By Dimitris Kontogiannis
Greece has surprised many pundits by achieving a bigger-than-estimated primary budget surplus last year but it has a long way to go to reach a much higher level consistent with sustainable debt.
However, relying on fiscal orthodoxy to bring the debt ratio down to Maastricht levels is a risky route. It is not favorable to growth and is vulnerable to external and internal shocks – as recent political developments have demonstrated. Therefore, the government and the eurozone creditors should come up with a credible plan to boost economic growth in the medium term and deal more effectively with the debt overhang. Germany and Chancellor Merkel could play a constructive role to this extent.
It is not easy but it is possible for the Greek gross general government debt ratio to be reduced to a targeted 124 percent of GDP in 2020, as envisaged by the finance ministers of eurozone members in November 2012, from more than 170 percent last year. It requires that Greece attains a primary surplus of around 4 to 4.5 percent of GDP in 2016 and keeps it around that level for several years.
Having state revenues exceed spending, excluding interest payments, by about 9 billion euros in 2016 and beyond is a tall order. That said, last year’s 2.5- to 3-billion-euro surplus indicates it is possible, even if one takes out one-off items, given the GDP contraction by a revised 3.9 percent.
It should be noted that the 2013 figure does not include money spent for the recapitalization of Greek banks. There is another way to look at it by focusing on the primary balance adjusted for the ups and downs of the economy, the so-called structural or cyclically adjusted primary balance.
The European Commission has projected that Greece will post a primary surplus in excess of 7 percent of potential GDP in 2014 and above 6 percent in 2015, that is, if its economy is working on all cylinders. Prior to the crisis, the potential GDP growth was estimated between 2.5 and 3.5 percent but it must have come down since then and likely stands somewhere between 1.5 and 2.5 percent now. Assuming the economy picks up steam and grows by 3 percent annually or more from 2016 on, projected in the program, Greece can produce a primary surplus of 9 billion euros or 4-4.5 percent of GDP.
However, this is a risky route since any adverse external – i.e. recession in the eurozone – or internal events – i.e. politics – could derail the fiscal consolidation enough to miss the surplus target. This is more so since the process is supposed to last several years and entails the transfer of fiscal resources to the servicing of public debt, which is unlikely to be favorable for growth. In addition, this approach entails a long period of high debt ratios. It is therefore necessary that fiscal consolidation is supplemented by other means to deal effectively with the debt overhang.

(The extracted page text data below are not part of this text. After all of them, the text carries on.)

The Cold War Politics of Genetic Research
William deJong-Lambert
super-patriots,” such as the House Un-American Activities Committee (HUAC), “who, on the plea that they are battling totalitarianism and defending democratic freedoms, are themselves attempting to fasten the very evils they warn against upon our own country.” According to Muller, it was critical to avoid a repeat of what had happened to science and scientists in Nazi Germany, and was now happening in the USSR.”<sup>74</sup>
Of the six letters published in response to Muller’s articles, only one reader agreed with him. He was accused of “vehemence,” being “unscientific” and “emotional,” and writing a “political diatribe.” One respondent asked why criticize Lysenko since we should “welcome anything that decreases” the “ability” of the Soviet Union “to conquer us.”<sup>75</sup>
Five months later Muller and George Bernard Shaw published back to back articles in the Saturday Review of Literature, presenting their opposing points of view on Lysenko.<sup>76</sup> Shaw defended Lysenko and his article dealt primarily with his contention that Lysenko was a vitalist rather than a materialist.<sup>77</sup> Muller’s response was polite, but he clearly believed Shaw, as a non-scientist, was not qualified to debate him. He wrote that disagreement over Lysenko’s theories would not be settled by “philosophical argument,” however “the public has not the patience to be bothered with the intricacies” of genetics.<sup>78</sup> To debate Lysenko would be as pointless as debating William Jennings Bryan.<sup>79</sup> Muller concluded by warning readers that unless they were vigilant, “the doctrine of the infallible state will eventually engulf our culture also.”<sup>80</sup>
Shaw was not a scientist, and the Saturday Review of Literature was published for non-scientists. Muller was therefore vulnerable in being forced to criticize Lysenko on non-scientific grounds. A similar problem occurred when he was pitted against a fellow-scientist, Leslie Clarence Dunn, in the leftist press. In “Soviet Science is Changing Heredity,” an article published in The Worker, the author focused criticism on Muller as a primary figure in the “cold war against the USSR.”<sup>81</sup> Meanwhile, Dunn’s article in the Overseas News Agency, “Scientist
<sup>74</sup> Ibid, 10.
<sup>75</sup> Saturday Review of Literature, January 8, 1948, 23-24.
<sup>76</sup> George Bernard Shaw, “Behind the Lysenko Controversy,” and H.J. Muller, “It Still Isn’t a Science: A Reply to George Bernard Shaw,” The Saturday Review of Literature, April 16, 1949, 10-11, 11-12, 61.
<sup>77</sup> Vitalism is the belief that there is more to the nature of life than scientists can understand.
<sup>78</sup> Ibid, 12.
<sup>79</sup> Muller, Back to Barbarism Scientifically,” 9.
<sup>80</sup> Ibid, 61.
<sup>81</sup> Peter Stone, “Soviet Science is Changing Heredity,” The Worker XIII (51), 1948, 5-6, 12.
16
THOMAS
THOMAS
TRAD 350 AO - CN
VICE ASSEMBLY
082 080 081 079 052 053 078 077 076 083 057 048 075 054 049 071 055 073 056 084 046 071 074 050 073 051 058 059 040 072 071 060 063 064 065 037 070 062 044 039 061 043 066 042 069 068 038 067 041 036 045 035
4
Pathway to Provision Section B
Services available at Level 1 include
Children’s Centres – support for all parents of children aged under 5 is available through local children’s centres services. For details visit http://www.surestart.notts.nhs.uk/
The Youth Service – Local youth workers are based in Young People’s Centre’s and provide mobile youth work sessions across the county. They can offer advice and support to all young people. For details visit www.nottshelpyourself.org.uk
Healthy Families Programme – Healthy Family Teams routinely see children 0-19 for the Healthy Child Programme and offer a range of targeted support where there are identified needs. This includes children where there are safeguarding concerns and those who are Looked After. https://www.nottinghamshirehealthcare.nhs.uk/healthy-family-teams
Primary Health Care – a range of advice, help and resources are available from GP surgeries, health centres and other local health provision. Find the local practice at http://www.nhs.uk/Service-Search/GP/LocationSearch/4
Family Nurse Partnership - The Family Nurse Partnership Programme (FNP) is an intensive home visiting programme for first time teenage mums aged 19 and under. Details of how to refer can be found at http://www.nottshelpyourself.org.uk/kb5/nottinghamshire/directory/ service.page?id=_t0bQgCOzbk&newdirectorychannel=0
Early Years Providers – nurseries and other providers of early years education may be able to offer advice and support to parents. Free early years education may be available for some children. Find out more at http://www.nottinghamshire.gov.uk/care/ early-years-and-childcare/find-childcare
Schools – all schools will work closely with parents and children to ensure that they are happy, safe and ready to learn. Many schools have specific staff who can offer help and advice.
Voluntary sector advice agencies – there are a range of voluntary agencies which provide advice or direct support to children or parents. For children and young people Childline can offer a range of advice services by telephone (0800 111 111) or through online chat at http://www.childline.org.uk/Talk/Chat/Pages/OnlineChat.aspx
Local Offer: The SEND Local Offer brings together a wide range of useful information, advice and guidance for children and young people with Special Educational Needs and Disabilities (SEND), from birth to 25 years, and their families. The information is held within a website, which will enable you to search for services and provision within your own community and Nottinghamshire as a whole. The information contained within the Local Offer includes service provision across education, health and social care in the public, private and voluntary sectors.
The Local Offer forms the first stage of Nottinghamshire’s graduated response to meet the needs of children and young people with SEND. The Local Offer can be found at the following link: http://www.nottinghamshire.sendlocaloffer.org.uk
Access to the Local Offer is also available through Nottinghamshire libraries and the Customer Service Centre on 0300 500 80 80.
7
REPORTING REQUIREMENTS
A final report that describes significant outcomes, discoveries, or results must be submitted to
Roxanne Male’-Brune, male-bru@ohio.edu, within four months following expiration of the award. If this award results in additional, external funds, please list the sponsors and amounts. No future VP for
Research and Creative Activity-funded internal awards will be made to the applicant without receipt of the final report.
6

It would be unrealistic to expect the ECB to make things easier for Greece or other debtors by setting a higher inflation target given German opposition to such a move. It is also unrealistic to expect a haircut on the Greek nominal debt since some creditors oppose it fiercely. It is, however, reasonable to expect that the Eurogroup will make good on its November 2012 promise for measures to provide debt relief. This will likely take the form of lower interest rates on the EU bilateral loans (GLF) of the first bailout, amounting to 52.9 billion euros, and the extension of maturities. It would be helpful in somewhat cutting annual interest payments and postponing the repayment of principal but it will not be effective in tackling the debt overhang issue.
Fiscal orthodoxy and the expected debt relief measures, however welcome, will not be enough to cut the Greek debt-to-GDP ratio drastically and drive it down to the Maastricht criterion of 60 percent in the long-run. So, the strategy should be supplemented by an investment plan to boost growth. This cannot be a Greek affair alone since there will not be enough resources from local banks, even after the second round of capital increases, and other domestic institutions to fund the projects.
Visiting Chancellor Merkel’s help in mobilizing available EU resources via the EIB and others, to fund such a plan, resembling the post-war Marshall Plan, in Greece and other southern countries, could boost growth rates, especially if it targets investments in tradable goods and services to prop up exports. This would also be good for northern countries since rising living standards in Greece and other countries, following the severe economic downturn, will make it possible for them to export more. Of course, such plans are easier said than done, as the recent experience with the Institute for Growth (IfG) illustrates. The latter, in which foreign banks such as Germany’s KfW and potentially the EIB along with Greek private investors would participate in its capital, has yet to operate. IfG, also called the Greek growth or investment fund, was supposed to already be up and running, providing mainly cheaper funding to small and medium-sized firms.
Fiscal consolidation is necessary for debt-ridden countries like Greece. However, history shoes us that large debt-to-GDP ratio reductions have relied more on growth rates and low borrowing costs than budgetary discipline. This is more so when the required primary surpluses to drive the debt ratio down are sizeable and have to persist for many years. Given the creditors’ unwillingness to write down the Greek public debt, the next best course of action is to boost growth via a major investment plan. Chancellor Merkel can be instrumental in this.